Rose diagrams for minutes past the hour of work session wall clock start (left) and end (right).

The arrow (green) shows the direction of the mean, and the almost invisible interior line shows that the length of the mean is almost zero. The five-minute points have slightly more session starts/ends than the surrounding minute values, but are more like bumps than spikes. The start of the hour, and 30-minutes, have prominent spikes, which might be caused by the start/end of the working day, and start/end of the lunch break.

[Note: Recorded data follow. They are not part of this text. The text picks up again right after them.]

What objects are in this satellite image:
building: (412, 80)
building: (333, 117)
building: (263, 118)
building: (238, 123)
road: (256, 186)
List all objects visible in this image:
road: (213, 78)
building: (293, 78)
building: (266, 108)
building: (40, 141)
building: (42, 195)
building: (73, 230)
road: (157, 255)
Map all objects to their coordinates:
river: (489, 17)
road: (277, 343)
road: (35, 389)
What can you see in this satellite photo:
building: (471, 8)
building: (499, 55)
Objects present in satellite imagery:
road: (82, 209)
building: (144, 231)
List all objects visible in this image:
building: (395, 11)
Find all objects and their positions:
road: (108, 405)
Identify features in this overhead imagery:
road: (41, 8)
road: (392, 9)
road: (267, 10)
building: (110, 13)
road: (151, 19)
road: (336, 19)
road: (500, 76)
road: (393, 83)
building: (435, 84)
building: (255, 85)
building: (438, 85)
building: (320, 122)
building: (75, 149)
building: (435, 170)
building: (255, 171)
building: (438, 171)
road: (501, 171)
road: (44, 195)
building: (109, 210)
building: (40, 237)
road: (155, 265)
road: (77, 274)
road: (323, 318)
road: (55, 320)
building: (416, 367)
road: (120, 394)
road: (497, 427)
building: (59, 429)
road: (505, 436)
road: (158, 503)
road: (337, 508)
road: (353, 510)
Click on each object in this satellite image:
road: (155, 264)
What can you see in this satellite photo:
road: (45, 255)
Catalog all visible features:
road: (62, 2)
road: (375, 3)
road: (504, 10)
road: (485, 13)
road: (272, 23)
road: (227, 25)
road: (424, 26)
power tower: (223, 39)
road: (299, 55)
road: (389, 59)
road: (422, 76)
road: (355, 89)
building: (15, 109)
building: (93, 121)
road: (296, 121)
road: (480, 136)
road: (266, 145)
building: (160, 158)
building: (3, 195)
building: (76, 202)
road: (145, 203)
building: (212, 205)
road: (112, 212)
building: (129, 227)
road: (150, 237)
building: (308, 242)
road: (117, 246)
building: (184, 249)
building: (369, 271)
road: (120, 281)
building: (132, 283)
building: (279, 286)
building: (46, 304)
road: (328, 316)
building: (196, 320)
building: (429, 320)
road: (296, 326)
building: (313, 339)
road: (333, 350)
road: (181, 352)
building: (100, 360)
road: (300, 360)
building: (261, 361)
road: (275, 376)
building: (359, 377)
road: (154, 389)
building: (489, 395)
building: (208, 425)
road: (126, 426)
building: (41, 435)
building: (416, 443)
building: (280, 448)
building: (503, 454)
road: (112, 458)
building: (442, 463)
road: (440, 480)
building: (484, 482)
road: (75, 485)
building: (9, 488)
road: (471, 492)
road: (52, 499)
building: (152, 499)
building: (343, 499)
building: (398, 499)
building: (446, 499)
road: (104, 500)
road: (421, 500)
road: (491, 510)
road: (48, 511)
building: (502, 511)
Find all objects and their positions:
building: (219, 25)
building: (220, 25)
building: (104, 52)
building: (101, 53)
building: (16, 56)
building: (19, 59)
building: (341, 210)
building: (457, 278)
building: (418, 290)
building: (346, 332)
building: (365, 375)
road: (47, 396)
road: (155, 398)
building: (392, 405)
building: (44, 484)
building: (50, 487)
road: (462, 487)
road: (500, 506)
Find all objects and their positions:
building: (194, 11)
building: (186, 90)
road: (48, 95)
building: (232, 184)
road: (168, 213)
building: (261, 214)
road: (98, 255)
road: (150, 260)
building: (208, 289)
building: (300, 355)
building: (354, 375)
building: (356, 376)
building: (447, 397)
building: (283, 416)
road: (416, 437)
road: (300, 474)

Five-minutes is a convenient small rounding interval to either expand implementation time, or to target as a completion time. The following plot shows, for each of the 47 individuals working on project 615, the number of actual session times and the number exactly divisible by five. The green line shows the case where every actual is divisible by five, the purple line where 20% are divisible by five (expected for unbiased timing), the dashed purple lines show one standard deviation, the blue/green line is a fitted regression model (0.4*Actual^{0.94 pm 0.04}) (code+data):

Number of sessions against number of sessions whose actual time is divisible by five, for 47 people working on project 615.

It appears that on average, five-minute session times occur twice as often as expected by chance; two individuals round all their actual session times (ok, it’s not that unlikely for the person with just two sessions).

Does it matter that some developers have a preference for using round numbers when recording time worked?

The use of round numbers in the recording of actual work sessions will inflate the total actual time for most tasks (because most tasks involve more than one session, and assuming that most rounding is not caused by developers striving to meet a target). The amount of error introduced is probably a lot less than the time variability caused by other implementation factors (I have yet to do the calculation).

I see the use of round numbers as a means of unpicking developer work habits.

Given the difficulty of getting developers to record anything, requiring them to record to minute-level accuracy appears at best optimistic. Would you work for a manager that required this level of effort detail (I know there is existing practice in other kinds of jobs)?